提供された抜粋

━━━━━━━━

16歳になったばかりのジェシー(エル・ファニング)は、
モデルになる夢を叶えるべく、
地方からロサンゼルスにやって来る。


その愛らしさから、
気難しい事で有名な一流カメラマンの心を捕らえたジェシーは、
すぐに撮影に入り、
順調なスタートを切る。


そんなジェシーに、ライバルたちは嫉妬心を燃やし、
彼女を引き摺り下ろす事に必死となり、
ジェシーもまた、
無垢な心を失い、
ファッション業界の毒に染まってゆく。


ある日、ジェシーは、
ライバルたちから、ある仕打ちを受け・・・。





「デーモン」。
「邪悪」。
「毒」。


なんて心惹かれる魅惑的な言葉の数々。


エル・ファニングが大好きな事もあって、
本当に期待していた映画。


ただ、感想は、といえば、
確かに毒気は強いけど、
その毒で殺されるほどではなかったな、
という感じ。

━━━━━━━━

作業指示 1
映画の紹介文では、ジェシーは何のためにロサンゼルスへやって来ますか？
作業指示 2
映画の紹介文を、最後の文の続きから書き継いでください。

シーン幾何推論データ
━━━━━━━━

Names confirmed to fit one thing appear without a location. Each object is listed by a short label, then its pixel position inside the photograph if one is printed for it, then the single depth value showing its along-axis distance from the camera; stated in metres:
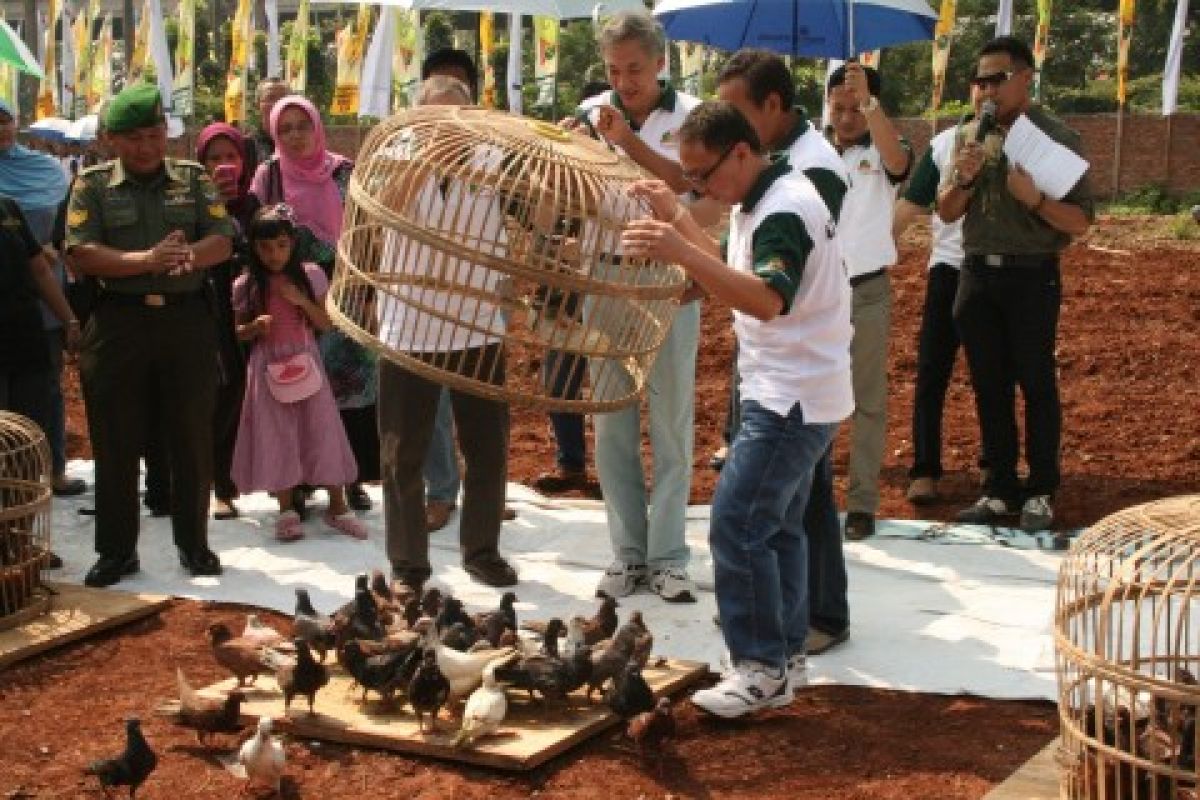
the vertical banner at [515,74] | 26.22
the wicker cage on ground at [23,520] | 6.68
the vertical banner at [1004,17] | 22.06
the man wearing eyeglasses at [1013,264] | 7.68
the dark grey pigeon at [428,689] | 5.23
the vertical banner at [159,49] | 25.81
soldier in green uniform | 6.94
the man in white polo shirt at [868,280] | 7.78
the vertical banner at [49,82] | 30.52
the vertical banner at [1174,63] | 24.14
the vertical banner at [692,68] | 25.97
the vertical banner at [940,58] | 24.42
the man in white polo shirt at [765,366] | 5.19
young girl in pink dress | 7.87
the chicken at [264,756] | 4.88
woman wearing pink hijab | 7.98
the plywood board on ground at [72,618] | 6.41
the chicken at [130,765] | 4.83
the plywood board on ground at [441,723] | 5.18
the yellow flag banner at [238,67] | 27.88
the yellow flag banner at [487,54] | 28.62
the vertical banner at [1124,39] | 25.12
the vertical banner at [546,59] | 26.25
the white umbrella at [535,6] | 8.93
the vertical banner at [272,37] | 27.89
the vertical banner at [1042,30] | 24.50
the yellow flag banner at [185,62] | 28.72
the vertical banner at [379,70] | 24.04
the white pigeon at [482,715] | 5.15
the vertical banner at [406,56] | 26.17
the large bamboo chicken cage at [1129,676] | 4.24
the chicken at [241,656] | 5.68
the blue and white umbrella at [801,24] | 8.03
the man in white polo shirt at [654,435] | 6.78
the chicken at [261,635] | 5.79
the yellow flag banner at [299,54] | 28.84
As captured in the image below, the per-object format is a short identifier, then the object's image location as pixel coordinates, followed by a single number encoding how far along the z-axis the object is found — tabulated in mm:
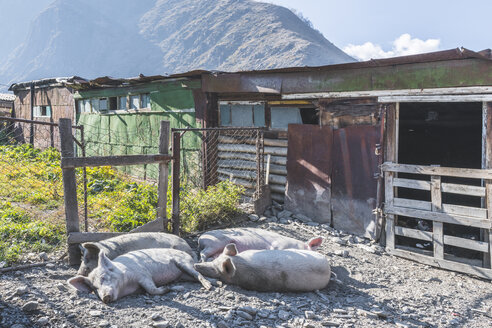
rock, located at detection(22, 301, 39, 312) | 3713
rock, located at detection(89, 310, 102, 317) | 3705
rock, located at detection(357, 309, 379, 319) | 4176
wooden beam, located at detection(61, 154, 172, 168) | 4871
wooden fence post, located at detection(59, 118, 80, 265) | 4930
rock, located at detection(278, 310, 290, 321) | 3973
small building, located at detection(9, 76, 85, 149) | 15664
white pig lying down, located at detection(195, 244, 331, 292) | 4582
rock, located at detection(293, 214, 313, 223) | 7951
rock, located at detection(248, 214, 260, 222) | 7655
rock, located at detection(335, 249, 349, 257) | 6254
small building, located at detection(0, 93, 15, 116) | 20812
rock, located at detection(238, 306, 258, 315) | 4004
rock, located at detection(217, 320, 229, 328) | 3714
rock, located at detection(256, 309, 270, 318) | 3971
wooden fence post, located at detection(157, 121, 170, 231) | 5773
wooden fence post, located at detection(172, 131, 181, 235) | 6023
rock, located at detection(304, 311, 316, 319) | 4012
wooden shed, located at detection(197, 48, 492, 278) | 6016
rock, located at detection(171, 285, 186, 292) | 4484
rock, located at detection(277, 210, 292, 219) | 8102
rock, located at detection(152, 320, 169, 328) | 3566
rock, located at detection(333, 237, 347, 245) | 6916
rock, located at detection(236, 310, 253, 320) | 3910
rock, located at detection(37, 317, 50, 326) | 3531
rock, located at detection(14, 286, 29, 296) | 4021
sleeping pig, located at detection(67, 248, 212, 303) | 4094
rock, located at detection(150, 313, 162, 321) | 3709
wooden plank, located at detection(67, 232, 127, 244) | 4934
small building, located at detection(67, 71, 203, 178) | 10234
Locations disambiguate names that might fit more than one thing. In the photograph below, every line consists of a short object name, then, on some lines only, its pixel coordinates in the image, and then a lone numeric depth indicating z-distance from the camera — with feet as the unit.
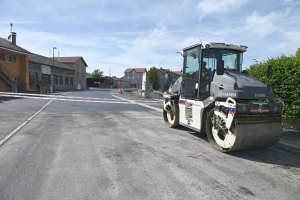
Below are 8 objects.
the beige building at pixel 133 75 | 355.75
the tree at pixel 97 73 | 306.18
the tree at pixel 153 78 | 223.57
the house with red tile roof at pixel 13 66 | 84.74
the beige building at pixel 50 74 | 120.88
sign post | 85.58
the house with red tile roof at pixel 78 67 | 190.39
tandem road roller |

━━━━━━━━

解答 1
モデルになる夢を叶えるためです。

解答 2
一緒に観た友人が、観る前は、
「『ドライヴ』の監督だから楽しみ」、と言っていたのが、
観終わった後、
「確かに『ドライヴ』の監督ではあるけど、
 『オンリー・ゴッド』の監督でもあるんだよね、忘れてた」
と言ったのには、笑った。
言いたい事、分かる、って感じで。


「ドライヴ」はとても面白い映画だったけど、
「オンリー・ゴッド」は、
なんだかわけが分からなかった事を思い出す。
この「ネオン・デーモン」が、
「ドライヴ」か、「オンリー・ゴッド」か、
どちらに近いかと言えば、
「オンリー・ゴッド」だろうなぁ。


前半は、モデル業界の内幕というか、
オーディションなどの場面は、
とても興味深く見られた。


エルちゃんの、
愛らしい童顔と、
175センチだという身長のギャップが羨ましい。
一流カメラマンから、
その場で全裸になれ、と言われた彼女は、
戸惑いながらも、指示に従う。


エルちゃん、まさかのヌード!?と思ったけど、
そこは上手く撮影され、
彼女の裸が見られるような事はなかった。
残念なような、ホッとしたような(笑)。


ただ、後半が賛否が分かれる所だろうと思う。


え!嘘でしょ!?と思う場面多数。
それは意外というより、グロで。


全体を通して言えるのは、
女の嫉妬は怖い、という事ね。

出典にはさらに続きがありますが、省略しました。